## SUPPLIED RECORDS
╭──
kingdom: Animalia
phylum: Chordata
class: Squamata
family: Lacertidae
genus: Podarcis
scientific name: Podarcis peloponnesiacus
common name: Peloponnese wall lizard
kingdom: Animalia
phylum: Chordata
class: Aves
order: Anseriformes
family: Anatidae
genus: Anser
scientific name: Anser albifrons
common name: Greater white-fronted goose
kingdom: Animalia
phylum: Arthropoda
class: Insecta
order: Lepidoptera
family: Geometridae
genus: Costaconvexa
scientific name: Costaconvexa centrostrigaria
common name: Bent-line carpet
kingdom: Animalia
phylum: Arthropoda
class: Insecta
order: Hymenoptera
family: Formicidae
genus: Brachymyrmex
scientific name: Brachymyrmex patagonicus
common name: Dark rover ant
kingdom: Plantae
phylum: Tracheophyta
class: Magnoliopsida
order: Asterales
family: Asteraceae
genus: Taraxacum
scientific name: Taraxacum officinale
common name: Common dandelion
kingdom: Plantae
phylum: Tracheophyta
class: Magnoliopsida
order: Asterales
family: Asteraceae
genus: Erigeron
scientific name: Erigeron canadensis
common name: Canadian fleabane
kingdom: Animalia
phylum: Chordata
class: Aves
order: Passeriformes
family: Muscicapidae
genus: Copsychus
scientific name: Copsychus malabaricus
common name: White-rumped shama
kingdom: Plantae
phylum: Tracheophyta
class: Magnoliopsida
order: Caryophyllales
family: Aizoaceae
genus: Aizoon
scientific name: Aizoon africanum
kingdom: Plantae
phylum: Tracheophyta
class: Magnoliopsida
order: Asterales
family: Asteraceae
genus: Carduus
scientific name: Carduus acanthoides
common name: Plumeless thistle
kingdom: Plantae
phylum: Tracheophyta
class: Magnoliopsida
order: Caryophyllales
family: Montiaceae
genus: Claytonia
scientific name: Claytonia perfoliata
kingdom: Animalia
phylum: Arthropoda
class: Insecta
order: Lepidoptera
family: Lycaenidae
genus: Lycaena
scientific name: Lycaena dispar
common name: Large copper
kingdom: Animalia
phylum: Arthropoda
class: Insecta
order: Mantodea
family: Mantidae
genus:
╰──
## WRITTEN TASK
Copy the lines word for word, starting with the line that contains "common name: Canadian fleabane" and continuing through the line that contains "scientific name: Carduus acanthoides".

## COMPLETE RESPONSE
common name: Canadian fleabane
kingdom: Animalia
phylum: Chordata
class: Aves
order: Passeriformes
family: Muscicapidae
genus: Copsychus
scientific name: Copsychus malabaricus
common name: White-rumped shama
kingdom: Plantae
phylum: Tracheophyta
class: Magnoliopsida
order: Caryophyllales
family: Aizoaceae
genus: Aizoon
scientific name: Aizoon africanum
kingdom: Plantae
phylum: Tracheophyta
class: Magnoliopsida
order: Asterales
family: Asteraceae
genus: Carduus
scientific name: Carduus acanthoides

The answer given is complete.